A Justiça do Rio determinou que o Estado indenize adolescentes que foram expostos ilegalmente e acabaram alvo de agressões praticadas por grupos de “justiceiros” na Zona Sul, no fim de 2023. A condenação, no valor de R$ 500 mil em danos morais coletivos, além de compensações individuais, foi emitida pela juíza Lysia Maria da Rocha Mesquita, da 1ª Vara da Infância e da Juventude Protetiva.
De acordo com a magistrada, policiais divulgarem de forma irregular fotos, fichas e dados pessoais de menores de idade contribuiu para que jovens fossem perseguidos e agredidos na região. O material, que circulou rapidamente em redes sociais e grupos de moradores, teria servido como combustível para ações violentas organizadas por homens que se autodenominavam “justiceiros”.
O episódio, que ganhou destaque no verão de 2023, envolveu grupos que passaram a circular pela orla de Copacabana, Ipanema e Leme armados com barras de ferro, socos-ingleses e bastões. Eles se reuniam por aplicativos de mensagens, filmavam agressões e divulgavam os vídeos na internet.
Vazamento de dados e ambiente de violência
Na decisão, a juíza afirma que houve grave violação de direitos fundamentais assegurados pela Constituição, pelo Estatuto da Criança e do Adolescente (ECA) e pela Lei Geral de Proteção de Dados (LGPD). As imagens e documentos, alguns com marca d’água do 19º BPM, foram compartilhados sem controle, criando, segundo ela, um “ambiente de ódio e perseguição”.
O Ministério Público, autor da ação, sustentou que o objetivo dos vazamentos era estimular linchamentos por grupos paramilitares que passaram a “caçar” adolescentes sob suspeita de pequenos furtos. As agressões deixaram jovens feridos e ampliaram o clima de tensão na orla carioca.
A sentença também afirma que o Estado reforçou um cenário de exclusão ao permitir práticas que dividiram a cidade entre “quem pode e quem não pode estar nas praias”, favorecendo a atuação de grupos de extermínio.
Medidas impostas e relação com a Operação Verão
Além da indenização de R$500 mil, o governo foi proibido de divulgar qualquer dado que identifique adolescentes suspeitos de atos infracionais, incluindo registros de “recolhimento compulsório” feitos durante a Operação Verão.
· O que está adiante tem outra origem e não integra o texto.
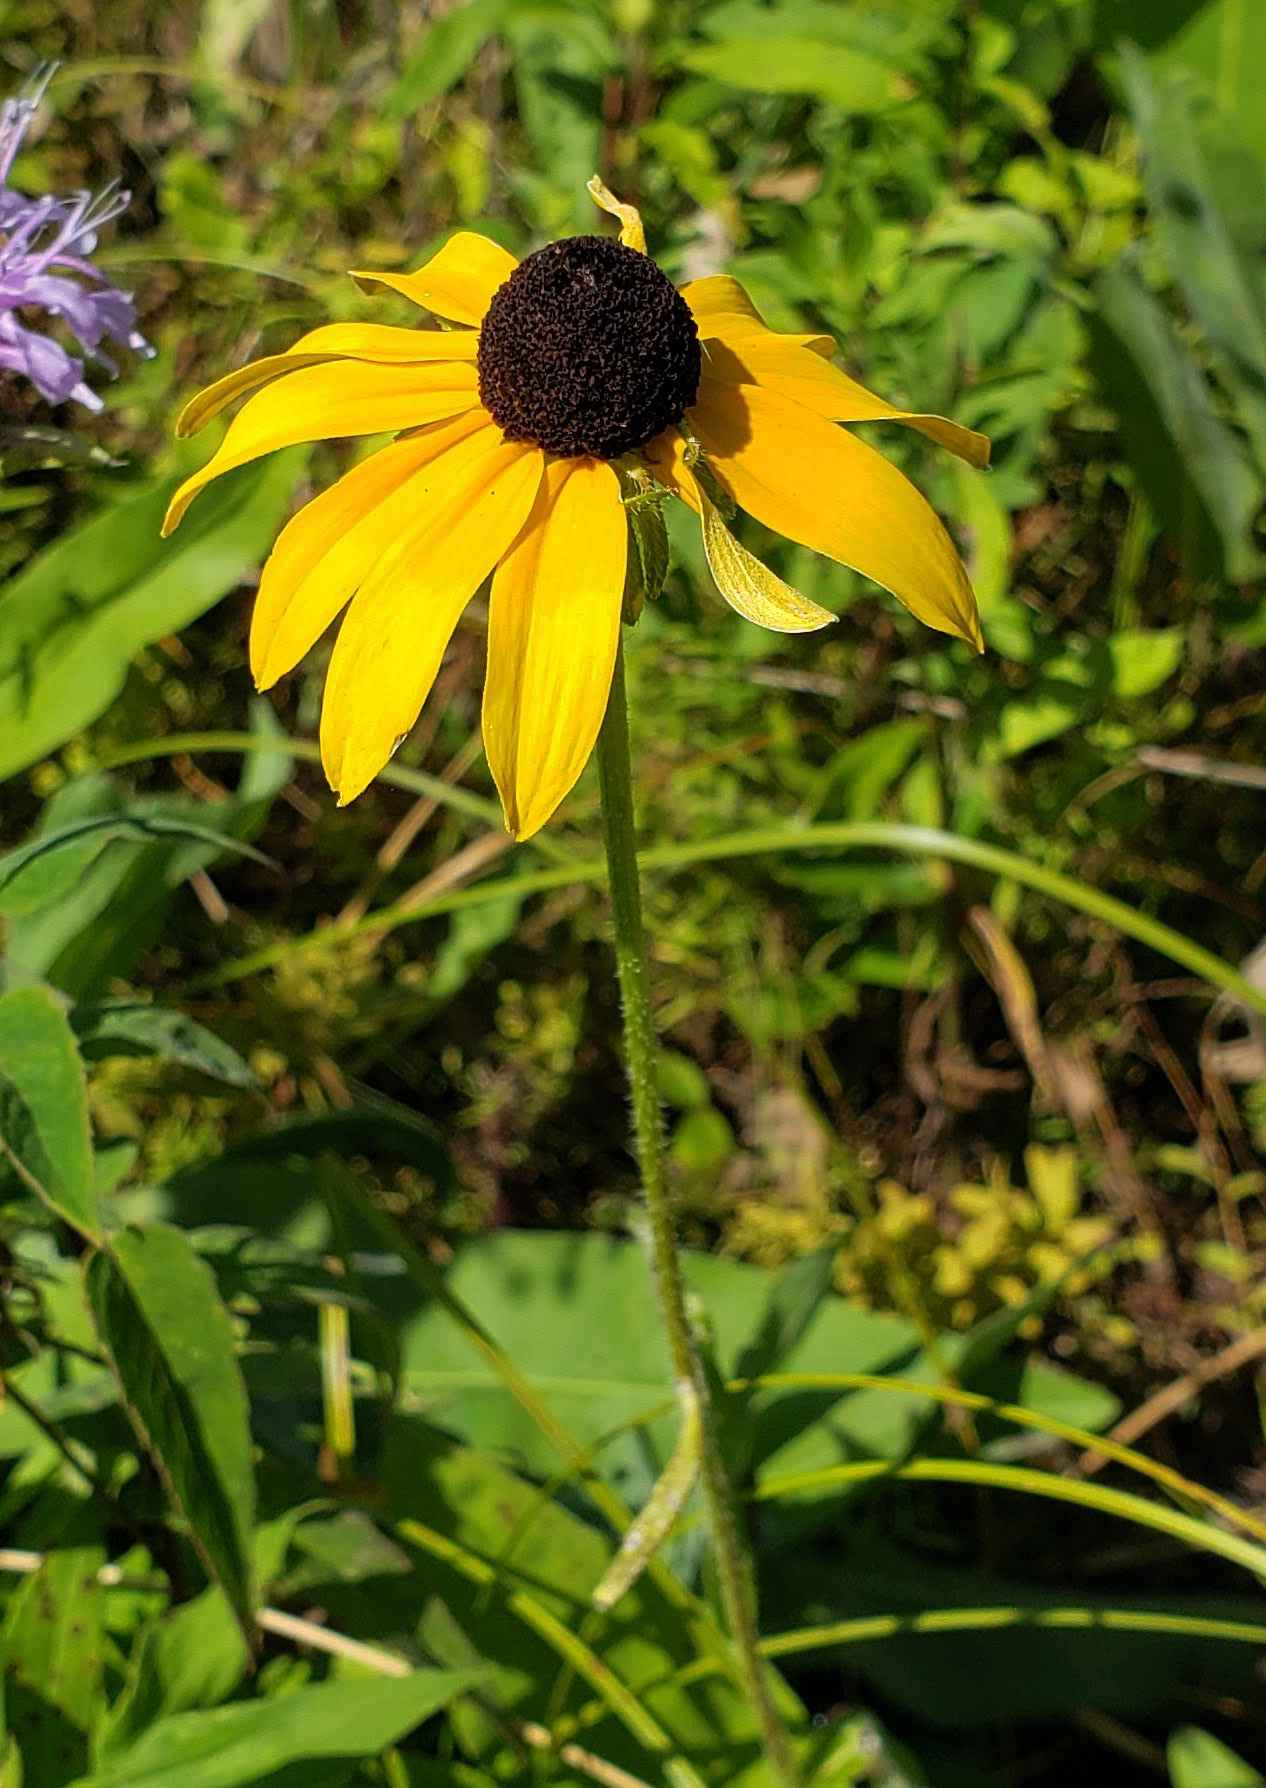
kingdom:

A administração estadual terá 20 dias para apresentar um programa de capacitação policial sobre direitos humanos e abordagem de menores, com atenção ao recorte racial. O descumprimento pode gerar multa diária de R$ 5 mil por jovem afetado. O valor dos danos coletivos será direcionado ao fundo previsto no artigo 214 do ECA.
A decisão ocorre no contexto da Operação Verão 2023/2024, que enfrentou diversas denúncias de abordagens ilegais e detenções arbitrárias de adolescentes pobres e negros a caminho das praias da Zona Sul. Em meio ao impasse jurídico, a proibição de apreensões sem flagrante chegou a ser derrubada pelo Tribunal de Justiça, mas foi restabelecida em fevereiro de 2024 pelo ministro Cristiano Zanin, do STF, que ordenou a criação de um protocolo de abordagem.
Os “justiceiros” seguiram atuando principalmente em Copacabana, Leme e Arpoador, onde organizavam rondas e ataques premeditados contra jovens. Vídeos das agressões circularam amplamente nas redes sociais.
Em nota, a Secretaria de Estado de Polícia Militar informou que ainda não foi comunicada oficialmente da decisão judicial e que abrirá procedimento interno assim que for notificada. A corporação reiterou que não tolera desvios de conduta e que policiais envolvidos em crimes são responsabilizados quando os fatos são comprovados.